In the material below, find the line with "Mybatis|1.3.1|" and the line with "Wide Developer Association", then output those two lines and every line between them, exactly.
================
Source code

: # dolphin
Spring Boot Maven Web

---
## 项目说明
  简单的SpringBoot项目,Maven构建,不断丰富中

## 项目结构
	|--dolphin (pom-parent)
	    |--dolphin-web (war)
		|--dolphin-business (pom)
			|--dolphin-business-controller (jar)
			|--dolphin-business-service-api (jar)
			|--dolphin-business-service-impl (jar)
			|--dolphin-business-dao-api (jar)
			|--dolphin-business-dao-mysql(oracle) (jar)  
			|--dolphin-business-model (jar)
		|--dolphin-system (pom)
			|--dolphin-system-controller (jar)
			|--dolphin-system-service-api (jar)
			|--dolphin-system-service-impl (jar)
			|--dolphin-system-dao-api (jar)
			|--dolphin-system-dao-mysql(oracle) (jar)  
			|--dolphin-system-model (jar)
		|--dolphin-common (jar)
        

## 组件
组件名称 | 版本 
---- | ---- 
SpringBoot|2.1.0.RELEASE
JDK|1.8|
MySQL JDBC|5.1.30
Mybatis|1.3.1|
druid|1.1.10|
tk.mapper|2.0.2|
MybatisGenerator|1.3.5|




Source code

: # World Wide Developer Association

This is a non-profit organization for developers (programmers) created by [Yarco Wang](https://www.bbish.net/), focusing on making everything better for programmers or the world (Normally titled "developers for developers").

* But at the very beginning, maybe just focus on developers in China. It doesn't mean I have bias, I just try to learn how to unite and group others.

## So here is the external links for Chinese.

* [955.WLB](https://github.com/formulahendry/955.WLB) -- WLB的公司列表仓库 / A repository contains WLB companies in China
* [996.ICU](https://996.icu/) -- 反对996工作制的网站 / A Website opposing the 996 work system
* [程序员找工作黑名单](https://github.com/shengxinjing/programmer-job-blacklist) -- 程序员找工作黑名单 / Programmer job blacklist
================
→ Your solution
Mybatis|1.3.1|
druid|1.1.10|
tk.mapper|2.0.2|
MybatisGenerator|1.3.5|




Source code

: # World Wide Developer Association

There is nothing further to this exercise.